(NEWS10) – This week on Empire State Weekly, navigating the future of the SUNY system now that Jim Malatras is set to step down from his role as Chancellor. The search for SUNY’s next leader will soon begin, and officials across the education field are pushing for a broader canvass in the pursuit for prospective candidates, with the hopes of putting a representative of today’s diverse network of SUNY students at the helm.

We hear from Fred Kowal, the President of United University Professions, the union representing many people working in the SUNY system, who says an aggressive national search for Malatras’ replacement has to be the number one priority. “It’s what we called for to years ago,” says Kowal. “If we’re doing a nationwide search let’s do it right. Let us address the long-standing diversity problem in SUNY and get a Chancellor that represents the growing share of SUNY’s student body, it is absolutely urgent.”

According to Kowal, UUP was the solo voice that called for a full nationwide search following the resignation of Malatras’ predecessor Christina Johnson, but that call went unanswered. “Unfortunately, the decision was made by the Board of Trustees to not undertake a search, and we ended up with Jim Malatras as Chancellor,” says Kowal. “I think it’s points to, again, the necessity to bring in all elements of the higher education community and SUNY to advocate for what will be the most important Chancellor in SUNY’s history, in my opinion.” Kowal goes on to highlight additional goals the SUNY system is hoping to accomplish under its next leader, such as combating rising tuition costs, to addressing consistent underfunding at campuses statewide, as well as bridging the TAP gap.

We also discuss the growing calls for change among New York State’s bail reform laws. Police Chiefs and District Attorneys from across the state have said that while these reform laws were well-intentioned, they had unintended consequences on public safety.

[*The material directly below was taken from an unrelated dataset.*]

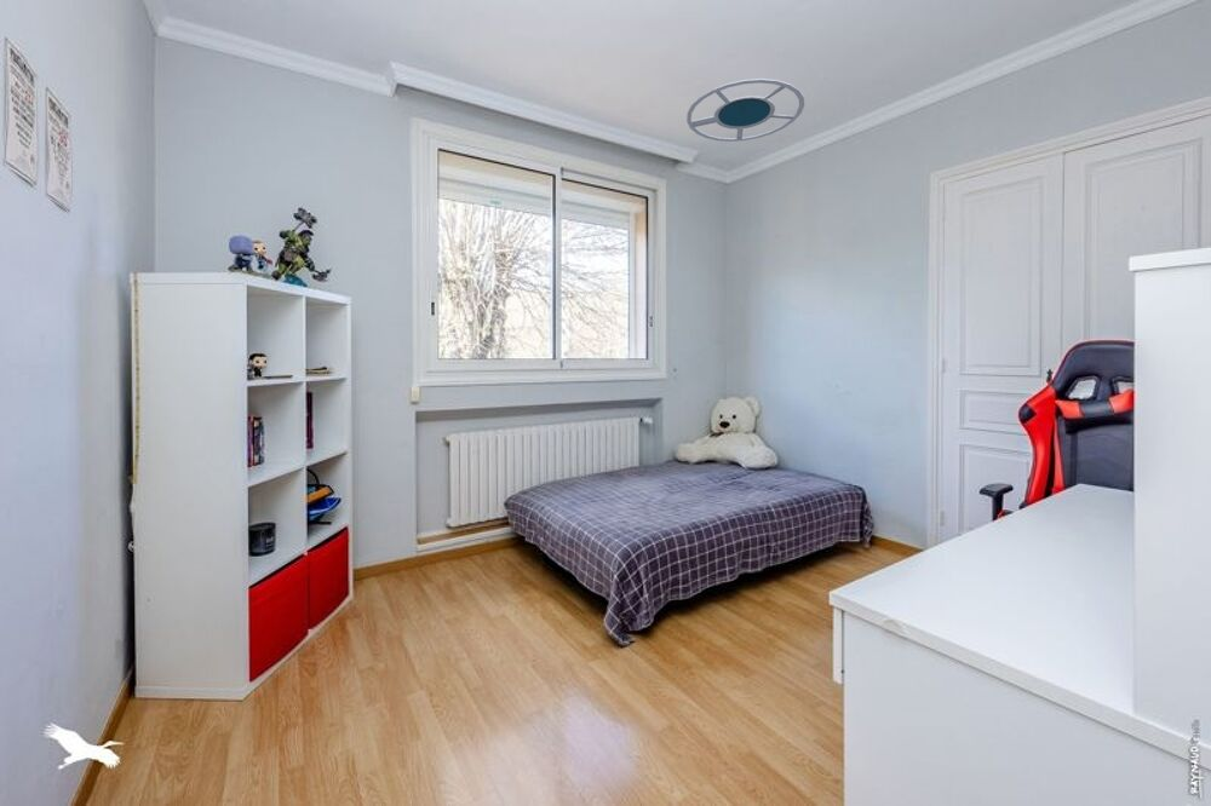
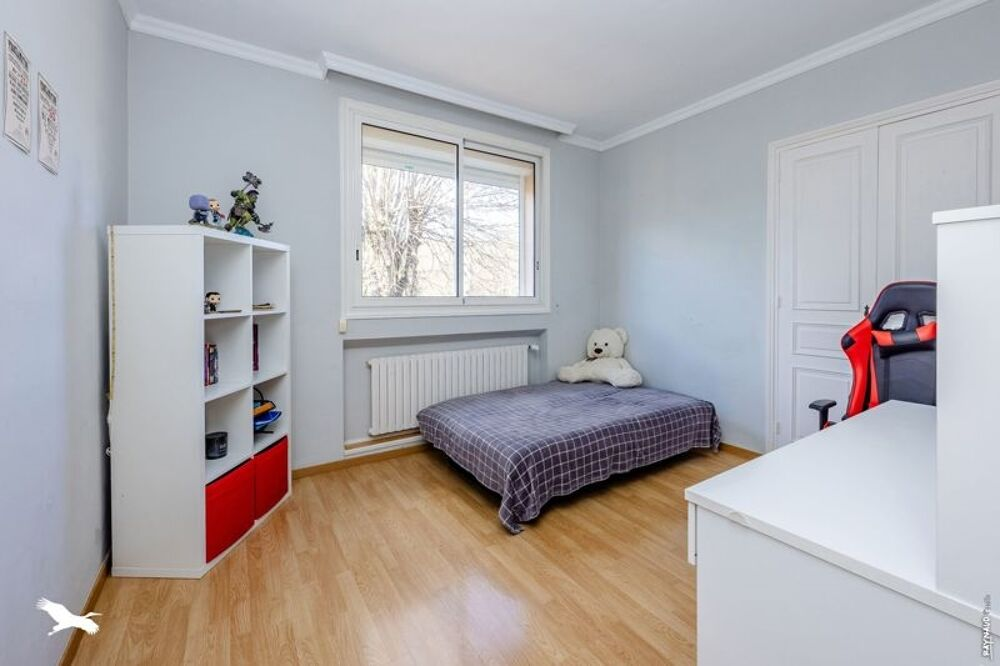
- ceiling lamp [685,77,805,143]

Patrick Phelan, the Executive Director for the New York State Association of Chiefs of Police, joins us to address the amendments to the bail reform laws the Association is proposing. Some of which include giving judges more discretion when deciding who gets jail time before trial, limiting the practice of continually giving out appearance tickets, changing the raise the age law, and limiting the legal discovery process between attorneys and prosecutors, so that victims can’t be harassed by suspects.

Phelan says there are measures in the reform laws the Association continues to support, such as eliminating cash bail, as this has highlighted an equity disparity within New York’s legal system.